Crusoe claims its data centers are eco-friendly because they use gas flares to power their data centers, and says it reduces 60% more emissions than it produces through operations. Essentially gas-fired power plants and landfills must already let off a certain amount of gas in the form of flaring as part of daily operation and Crusoe sets out to harness the typically wasted energy for its own purposes. The company uses a distributed modular network across different plant to build their cloud network that is 200MW in size.

While the company specializes in offering computing to power AI models, the cloud network can also be used to mine cryptocurrencies and for other compute-intensive activities.

Last year, I talked to a similar company based in the Bay Area, Vespene Energy, that was using natural gas flares at landfills to mine bitcoin. As a result of the massive hype around AI and downfall of crypto prices, many of these data centers that have been amassing GPUs have pivoted from crypto mining to powering AI LLMs.

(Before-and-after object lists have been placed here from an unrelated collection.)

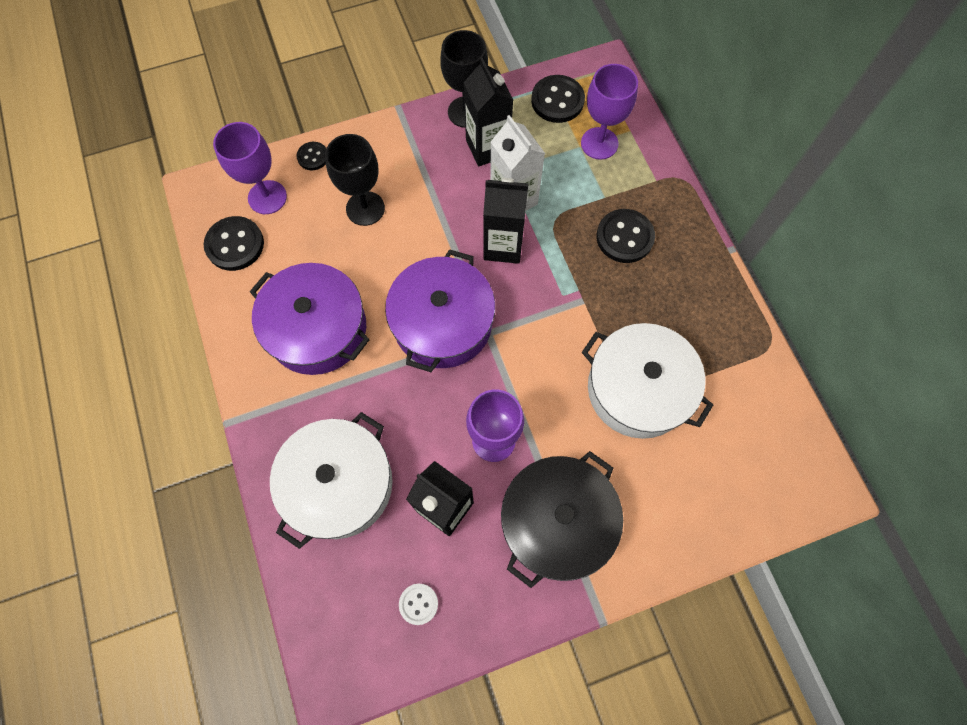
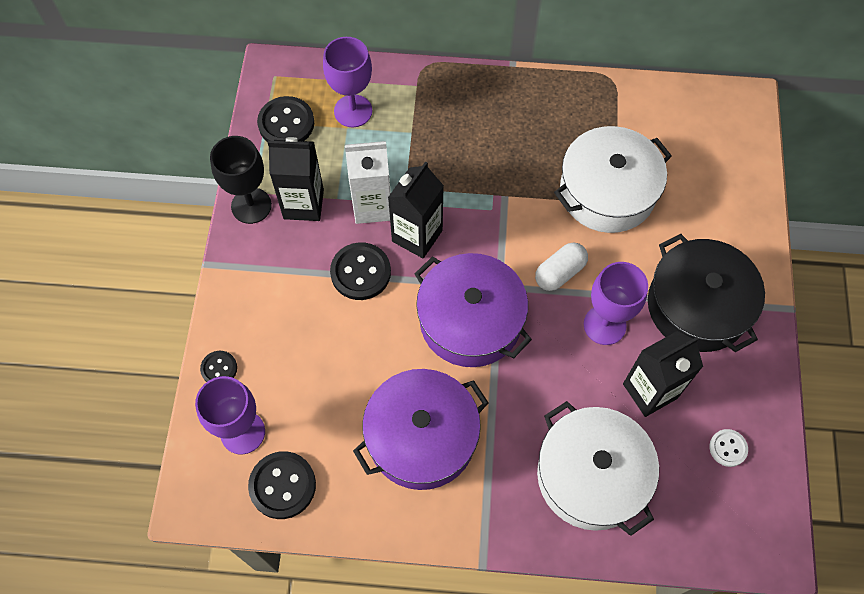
camera: 65 degrees left, 5 degrees down
(365, 208) = (309, 341): black goblet -> none
(528, 379) = (559, 272): none -> white capsule
(624, 237) = (460, 135): black button -> black button (360, 272)

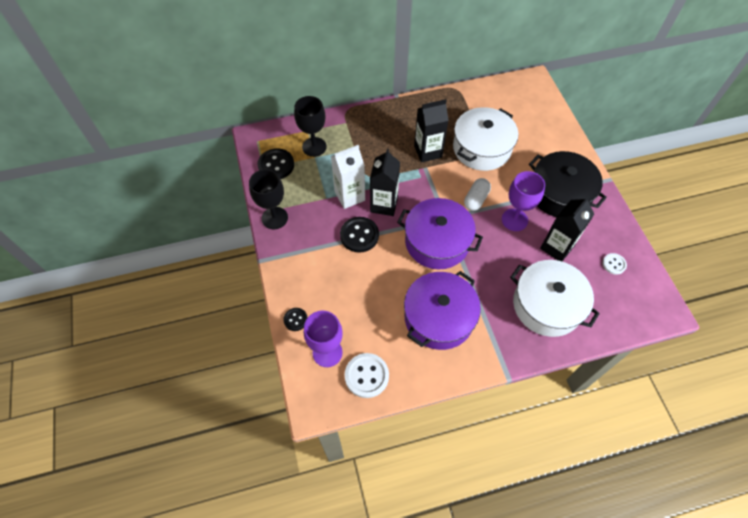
camera: 20 degrees left, 5 degrees down
(282, 485) = (366, 376): black button -> white button
(303, 204) = (307, 207): black carton -> black carton (428, 151)
(353, 111) = (314, 147): purple goblet -> black goblet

Crusoe's debt financing deal mirrors a similar, but much larger, one by Coreweave, a NJ-based company that raised $2.3 billion in debt to buy GPUs collateralized by more Nvidia chips. The move spurred one outlet to declare that Nvidia GPUs have become a quasi-currency for startups.

"I don't think this is a breakthrough, revolutionary way of financing growth — it's been a playbook for a long period of time in terms of businesses that need more hardware and need more infrastructure to scale up their footprint and profitability," Lochmiller said. "I think it's all a matter of being able to do it smartly and making sure that we're not taking on too much leverage."